Examples of external alarm devices called Lipoly Low Voltage Alarm, Low Voltage Alarm, LVC, buzzer or cell checker:
Cell Checker with Low Voltage Alarm
On Board Lipoly Low Voltage Alarm
On Board Lipoly Low Voltage Alarm
According to the device, they can be pre-set for an alarm at 3.3V / cell, perfect for LiPo, but too high for LiFe (you should target 3.0V / cell). As the first photo shows, it is the small balance plug of the LiFe/LiPo battery pack that connects to the device to monitor the voltage. When using the ESC built-in cut-off, this plug is not used since the monitoring is performed through the battery pack plug.

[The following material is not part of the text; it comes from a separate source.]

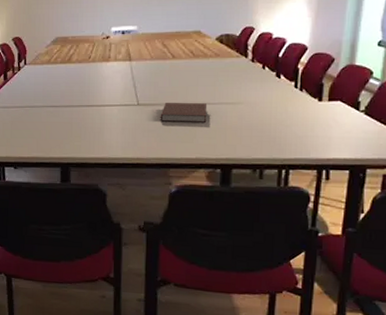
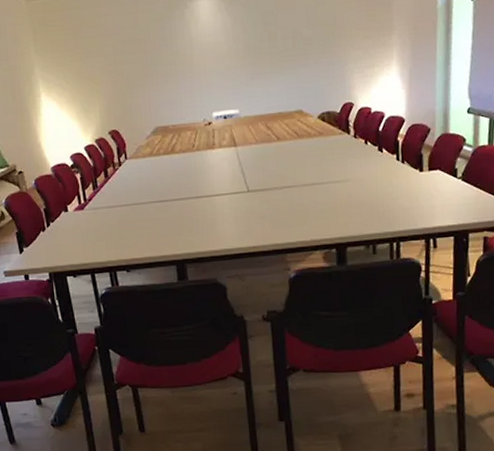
notebook: present [160,103,208,122] -> none [271,184,317,206]

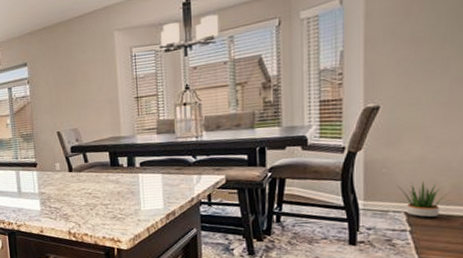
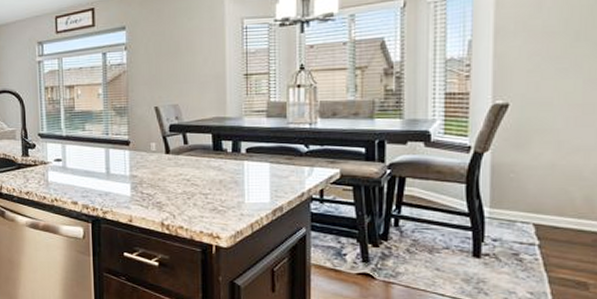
potted plant: present [398,182,450,218] -> none [527,191,582,232]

For LiFe batteries, the cut-of value is 3.0V / cell:
for a LiPo cell, this value means DESTRUCTION! hence FIRE! eventually
On every Tamiya ESC featuring a cut-off, it is a LiFe cut-off at 3.0V / cell.
=> NEVER use the cut-off feature on Tamiya ESC when using LiPo battery packs..
How comes Tamiya is the only one manufacturer (that I know) setting a LiFe cut-off instead of a LiPo cut-off since LiPo is more widely used in RC? To my knowledge, Tamiya never said why. However, all manufacturers chose LiPo, probably because the 2S voltage is closer to the "standard" NiCd and NiMH voltage than the 6.6V LiFe voltage. And of course, because of performance due to the higher voltage.
However, my guess is that Tamiya's main concern is their customers security: a non insignificant part of RC users are kids and beginners who are more concerned about pleasure than racing performance. Tamiya would have made the choice of security with LiFe which is far less dangerous than LiPo in case of misuse (no risk of fire), even if that meant going against the stream of the RC industry. Perversely, their decision means you must not trust Tamiya's ESC cut-off if you use LiPo batteries because it would turn into a serious security issue. For those who would prefer to use LiFe batteries, the market offer is extremely rare, almost inexistent apart from Tamiya's battery packs.